Sony amazed us with incredible bonanza's at the E3s prior to the launches of both the Dreamcast and the Xbox 360. However, people believed Sony at the E3 before the Dreamcast. When the one after that came, people were disappointed but there was still a marked difference in graphical prowess between the two systems. It was enough for gamers to feel comfortable with the overhyping Sony had done before, because to an extent they still delivered.

The E3 before the Xbox 360 launched, a similar tactic was used. However, the public took the awesome images with a grain of salt. Only the most zealous of fanboys claimed that all, if any, of the images were not prerendered. Again, the public was ready to forgive that hyping if the system delivered. Unfortunately, this E3 showed that Sony's games looked little different from Microsoft's. The result is a largely dissapointed public, many of whom wondered why they waited, and many others who didn't bother to wonder and just went and bought Xbox 360s.

iii) DVD vs Blu-Ray

DVDs rock. It's hard to refute, although I'm sure my dad could do a good job. They are significantly better than video tapes. They don't wear out as quickly, they give all sorts of options, you can skip ahead with scenes, select specific episodes and largely not have to deal with many of the issues that plagued video tapes. There's a reason why everything's on DVD these days.

Of course, the ill-designed DVD menu is a menace that has come of this, but that is a different travesty for another day.

When the PS2 came onto the scene, there was no question as to the place DVDs would have in the home. People were already buying DVD players and DVDs. Everyone knew they were better, if not necessarily widely circulated yet. While there was some cling to videos that existed, the alure of different language tracks, deleted scenes and director commentary won the day. While some may complain about the cost of buying an entire anime series at only 3 episodes a disc, these are the same people that don't remember that buying cartoons on tape usually involved fewer episodes of lower quality video and audio, and often more expensive per video than we enjoy now per DVD.

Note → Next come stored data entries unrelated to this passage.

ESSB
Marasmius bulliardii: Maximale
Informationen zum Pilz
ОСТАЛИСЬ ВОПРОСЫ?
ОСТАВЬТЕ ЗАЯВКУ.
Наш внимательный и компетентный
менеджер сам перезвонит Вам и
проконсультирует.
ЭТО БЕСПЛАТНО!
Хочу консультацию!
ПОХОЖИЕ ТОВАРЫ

The PS3 enjoys no such luxury. It will be one of the first Blu-Ray players on the market, there will be few if any movies on Blu-Ray when it launches, if any in stores. There is not drastic chasm of difference between DVDs and Blu-Ray, like there was for video tapes and DVDs. Most of the public doesn't even know what Blu-Ray is. Ask someone and they'll probably think you're talking about fish.

Travesty.

So I've yet to see the price justified properly. If this trend continues, I may have to beat my Nintendo fanboyism senseless and write a post critical of Nintendo while praising Sony just so that there's something on the internet which successfully does so. I'm actually quite shocked that there haven't been better arguments that the Wii will do poorly, or that Sony will prevail. Whether that's a travesty or not isn't important. What is important is that it's now 1 AM, and I should be asleep, quenching my thirst, or both.